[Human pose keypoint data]
──────────────────────────────

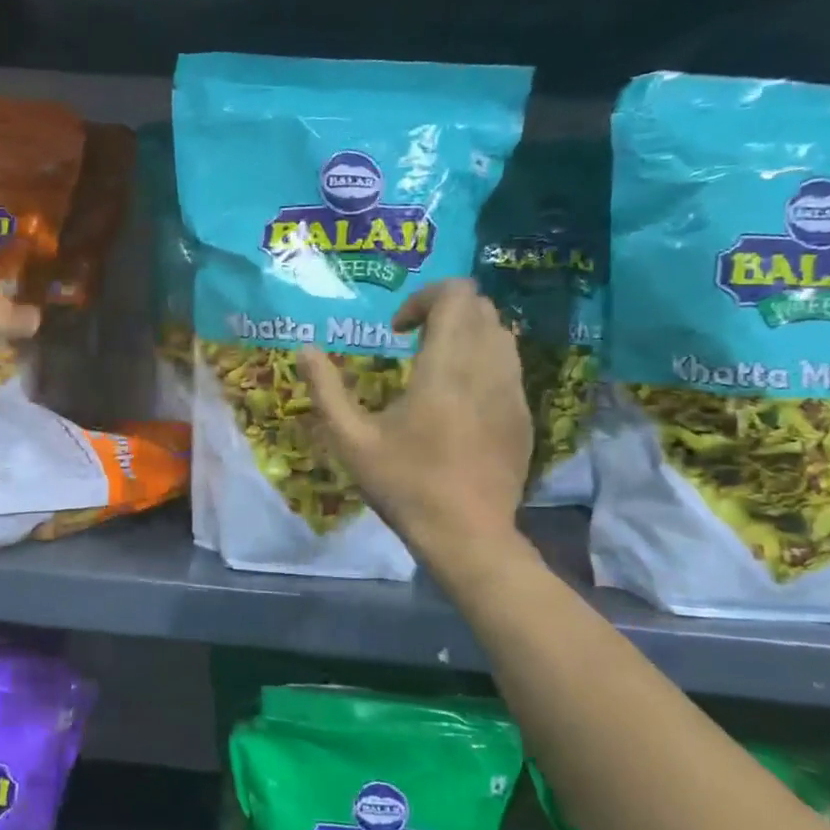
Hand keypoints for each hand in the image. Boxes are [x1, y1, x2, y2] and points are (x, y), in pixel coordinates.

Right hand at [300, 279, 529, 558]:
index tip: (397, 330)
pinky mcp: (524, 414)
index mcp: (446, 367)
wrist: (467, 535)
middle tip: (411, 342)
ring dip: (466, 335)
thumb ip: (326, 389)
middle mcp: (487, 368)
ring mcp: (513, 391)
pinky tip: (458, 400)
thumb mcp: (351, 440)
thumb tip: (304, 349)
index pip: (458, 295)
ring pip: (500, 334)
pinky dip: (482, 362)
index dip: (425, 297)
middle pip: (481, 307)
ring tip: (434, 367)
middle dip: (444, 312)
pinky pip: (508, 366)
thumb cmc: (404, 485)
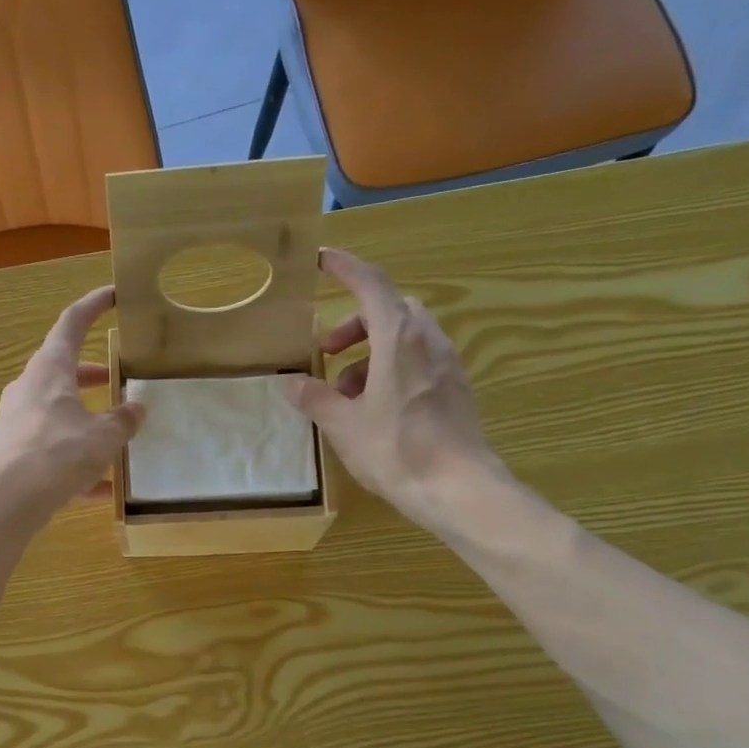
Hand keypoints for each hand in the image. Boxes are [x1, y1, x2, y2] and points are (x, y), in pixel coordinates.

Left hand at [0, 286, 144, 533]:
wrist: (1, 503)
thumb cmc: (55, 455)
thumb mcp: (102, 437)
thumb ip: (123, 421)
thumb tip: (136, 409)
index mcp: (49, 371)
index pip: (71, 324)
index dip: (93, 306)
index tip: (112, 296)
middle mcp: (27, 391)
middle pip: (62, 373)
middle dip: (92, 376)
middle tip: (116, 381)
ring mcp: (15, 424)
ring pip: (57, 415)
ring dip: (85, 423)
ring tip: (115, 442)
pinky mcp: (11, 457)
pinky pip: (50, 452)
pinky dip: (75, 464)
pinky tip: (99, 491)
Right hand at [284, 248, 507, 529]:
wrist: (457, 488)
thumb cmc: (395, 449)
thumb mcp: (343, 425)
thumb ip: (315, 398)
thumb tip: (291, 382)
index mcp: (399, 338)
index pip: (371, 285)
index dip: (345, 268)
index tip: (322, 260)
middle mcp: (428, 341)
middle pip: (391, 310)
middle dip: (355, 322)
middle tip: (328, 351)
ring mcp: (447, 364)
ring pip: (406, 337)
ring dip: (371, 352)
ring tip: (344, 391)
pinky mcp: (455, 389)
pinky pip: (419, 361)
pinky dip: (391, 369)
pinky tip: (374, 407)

──────────────────────────────

◆ WORK TASK ◆
Give exactly the lines above that run from the line with "pinky pip: (508, 366)" to the line with "ring dip: (85, 423)", both included, leaving every picture out.

◆ THE ANSWER ◆
pinky pip: (508, 366)
thumb cmc: (404, 485)
Hand keypoints for each hand in the image. Boxes are [x1, y1, x2, y2] and points are (x, y), in pixel coordinates.

Left hand at [0, 286, 144, 533]:
wrist: (1, 503)
thumb cmc: (55, 455)
thumb mcp: (102, 437)
thumb ip: (123, 421)
thumb tip: (136, 409)
index mcp: (49, 371)
index pip: (71, 324)
index dip: (93, 306)
index tip: (112, 296)
middle mcp: (27, 391)
middle pip: (62, 373)
middle dip: (92, 376)
middle tip: (116, 381)
ring mcp: (15, 424)
ring pip: (57, 415)
ring dip: (85, 423)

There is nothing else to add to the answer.